• _DATA RECORDS_:

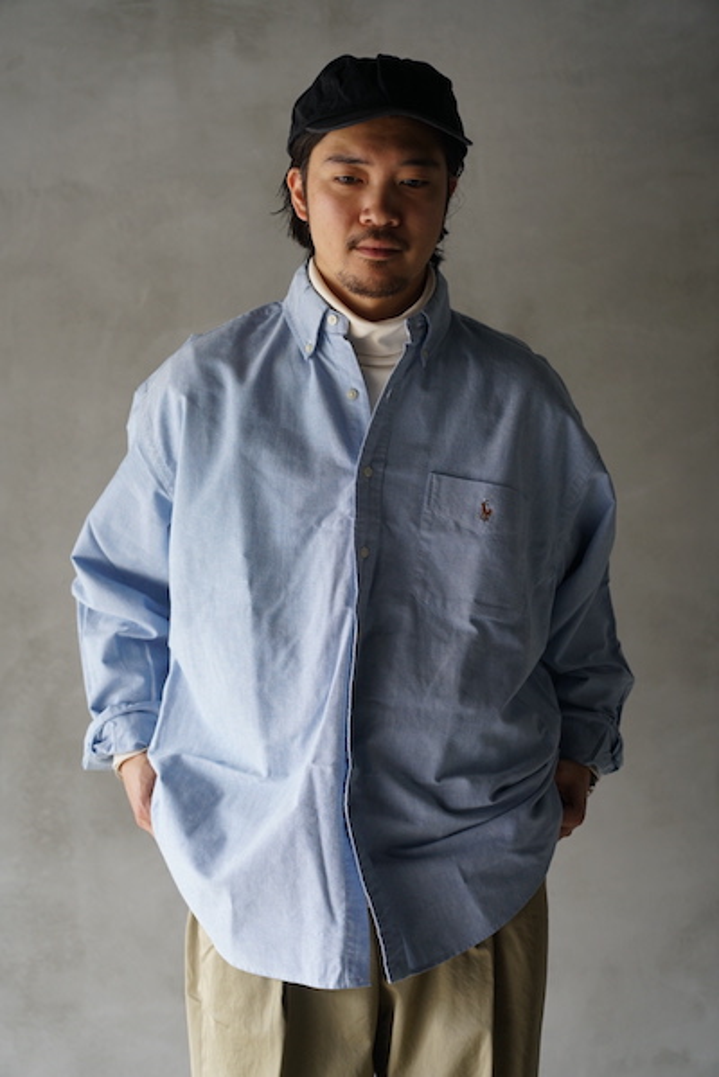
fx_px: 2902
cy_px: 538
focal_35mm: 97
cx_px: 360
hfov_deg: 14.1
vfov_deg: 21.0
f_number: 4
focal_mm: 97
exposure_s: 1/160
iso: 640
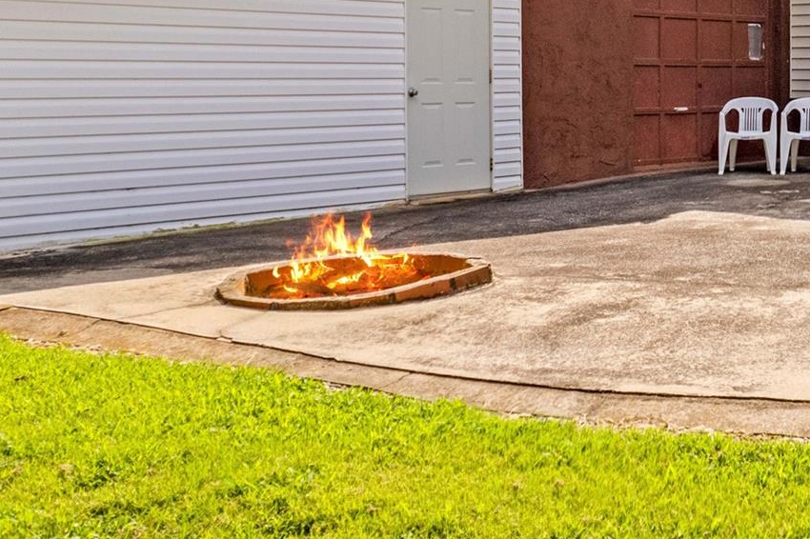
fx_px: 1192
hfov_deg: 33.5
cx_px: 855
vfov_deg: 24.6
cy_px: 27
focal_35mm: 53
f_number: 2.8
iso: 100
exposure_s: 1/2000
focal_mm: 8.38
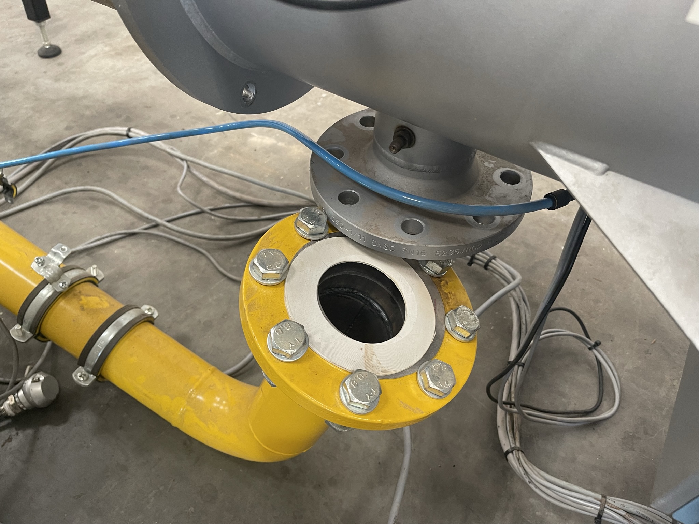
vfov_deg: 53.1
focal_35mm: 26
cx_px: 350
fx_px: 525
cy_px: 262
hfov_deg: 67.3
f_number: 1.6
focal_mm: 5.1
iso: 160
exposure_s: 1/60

• _GOAL OF THE EXERCISE_: Starting with the top line, write out all the data above exactly; keep the pictures out.

• _RESULT FOR THIS EXERCISE_:
fx_px: 2902
cy_px: 538
focal_35mm: 97
cx_px: 360
hfov_deg: 14.1
vfov_deg: 21.0
f_number: 4
focal_mm: 97
exposure_s: 1/160
iso: 640
fx_px: 1192
hfov_deg: 33.5
cx_px: 855
vfov_deg: 24.6
cy_px: 27
focal_35mm: 53
f_number: 2.8
iso: 100
exposure_s: 1/2000
focal_mm: 8.38
vfov_deg: 53.1
focal_35mm: 26
cx_px: 350
fx_px: 525
cy_px: 262
hfov_deg: 67.3
f_number: 1.6
focal_mm: 5.1
iso: 160
exposure_s: 1/60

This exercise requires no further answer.